For two centuries, Grand Street in Williamsburg has been the neighborhood’s main thoroughfare, connecting Brooklyn to its sister borough, Queens. Over the years, this stretch of pavement has issued quite the siren song, calling hungry travelers, peckish fashionistas, and discerning locals to its brownstones and brick walk-ups. Restaurants on Grand Street repeatedly appear on Brooklyn’s must-eat lists, so we’re cutting to the chase—a slow chase in a straight line. Meander with us through Grand Street’s restaurants, cafes, and drink venues, and feel free to stop and stuff your face at any point along the way. Here’s our list of the hottest restaurants you must try during your time in Williamsburg.
Start the morning just a couple blocks from the East River at Aurora, an Italian-inspired restaurant with garden views. Order sausages made from scratch or try the vegetarian-friendly Frittata del Giorno. Prepare to fall in love with Italian food all over again.
For a French twist, head east to Le Barricou and treat yourself to a toasty croque madame and hand-cut fries. Yes, it’s totally acceptable to eat fries before noon.
Bread Brothers Bagel Café
Grab a quick bagel and fruit juice at Bread Brothers Bagel Café at Grand and Bushwick Avenue, which boasts an array of tasty spreads you can order by the half-pound, like bacon/scallion spread and lox in cream cheese. Um, we’ll take five tubs.

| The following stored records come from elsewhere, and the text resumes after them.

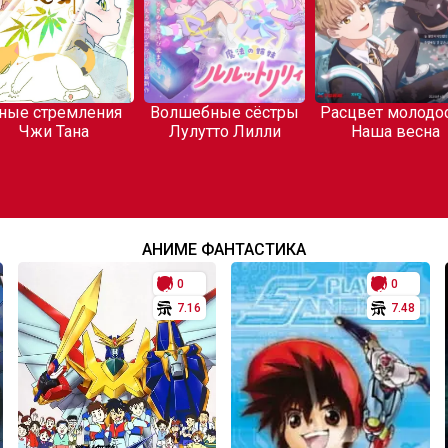
ные стремления
Волшебные сёстры
Расцвет молодос
Чжи Тана
Лулутто Лилли
Наша весна
АНИМЕ ФАНТАСТИКА
0
0
7.16
7.48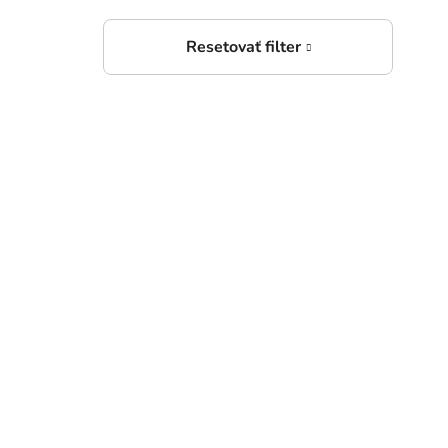
3
ab
Hol
2
ab
3-te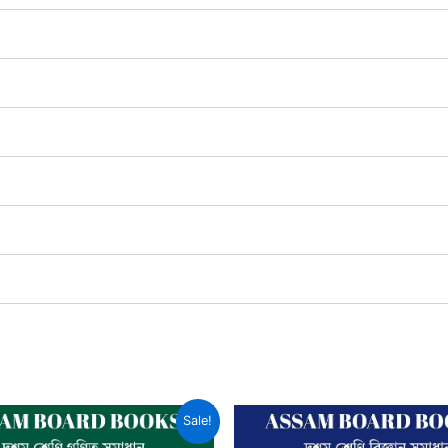
Sale!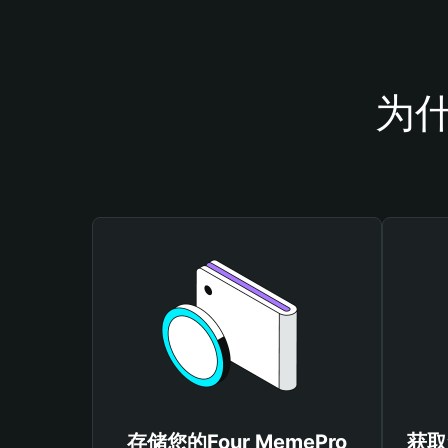
为什
存储您的Four MemePro
获取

If a chill hipster vibe is more your scene and you’re up for tossing back raw oysters on the half-shell and noshing on French dip sandwiches, try Walter Foods at Roebling Street. Their new American eats are downright pretty and, we promise, no Mason jar water glasses in sight.
Grand Street Pizza
Grand Street is known for its vintage shops and up-and-coming designer boutiques. After a little window shopping, you’ll be ready to tackle the neighborhood’s favorite dish—meatball pizza—at Grand Street Pizza.
Caracas Arepa Bar
On the hunt for authentic Venezuelan delights? Pick up an arepa or three at Caracas Arepa Bar. What’s not to love about hot stuffed corn buns? You can order a vegetarian version of many of the traditional meat sandwiches with baked tofu instead.
To keep dinner light without skimping on flavor, dip your spoon into a bowl of soup at Samurai Mama near Driggs Avenue. Enjoy classic Japanese udon noodles swimming in a simple broth or dress it up with delicious accoutrements, such as tempura shrimp and pickled plums.
Take your mouth on a North African holiday at La Goulette, a Tunisian café that offers pita sandwiches brimming with lamb sausage merguez, falafel, and roasted veggies.
Save room for the loroco y queso pupusas at Bahía near Manhattan Avenue. Pupusas are the Salvadorian contribution to the world of hand-held dinners and the chefs at Bahía are famous for their take on this traditional dish, so please, step away from the Hot Pocket®.
As evening falls, be sure to stop for some palate cleansers. And by “palate cleansers” we mean drinks. For the posh java and tea-lovers among us, Café Devocion is a must-sip. You’ll find a new favorite blend, even if that means tasting all 17 coffee varieties offered at their location by Wythe Avenue.
Whiskey connoisseurs, you’ll feel right at home staring at the 400 bottles of fine whiskey behind the counter of local favorite Noorman’s Kil.
St. Mazie Bar & Supper Club
If you’re feeling fancy and a little sassy, run your finger around the rim of a specialty cocktail at popular St. Mazie Bar & Supper Club. Cheers, indeed.
Dokebi Bar & Grill
If you want to look like a Brooklynite, walk around in your dad’s leather jacket, talking about your favorite Korean barbecue joint. Dokebi Bar & Grill has become a household name, serving up steaming bibimbap in a hot stone bowl. Their spicy kimchee rice will wake you from your food coma in time to hit the local bar scene for some cold brews.
Looking for a bar that keeps it simple and pours strong? Lady Jay’s is your girl. This unassuming hot spot is a mouthful of local flavor. It’s a dive bar, sure, but if you want to truly taste Brooklyn, slip into a booth with exposed brick walls and old hardwood floors.
They say Brooklyn is the new Manhattan. We say Brooklyn is the new Brooklyn. Grand Street, first established in the 19th century, has evolved into a well-curated smorgasbord of international eats and craft drinks. So don’t pass up the opportunity to taste seasoned standbys and satisfy your most contemporary culinary cravings, all on one street.